Regarding 2.: instaparse has a built-in way to get position/location meta information from the parse tree! Even if the parse tree looks like it only holds the parsed data, the meta and span functions return this information: https://cljdoc.org/d/instaparse/instaparse/1.4.9/doc/readme#character-spans

So, if we have the original input text, it's no problem to apply emphasis regexes on the original line. We do have all position information about elements parsed via EBNF.

jcguu95 commented 7 months ago

It's been 4 years, and this issue seems to be the last unfinished todo item in /org-parser/README.org.
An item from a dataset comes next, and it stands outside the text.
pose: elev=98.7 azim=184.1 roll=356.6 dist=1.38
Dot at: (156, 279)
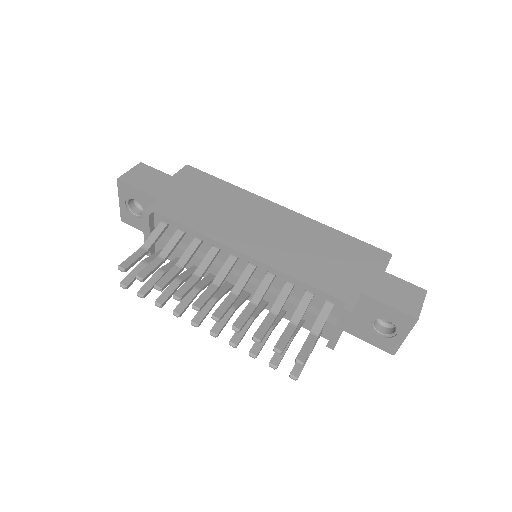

What is its current state?

  1. Is this the only gap between org-parser and the official org parser?
  2. Will this be done in the future, perhaps by extending EBNF and interparse a bit more?
schoettl commented 7 months ago

The project hasn't been very active since then and no one has worked on this specific problem. I guess it's not the only gap. The check list in the README may miss some less common org features. There is also a big room for enhancements on the transformation side (the step of converting the instaparse parse result into a more meaningful data structure). E.g. joining lines of a paragraph which would be a requirement for parsing style markup in the transformation step.

I'm personally more concerned about #56 – that's why I don't invest much time.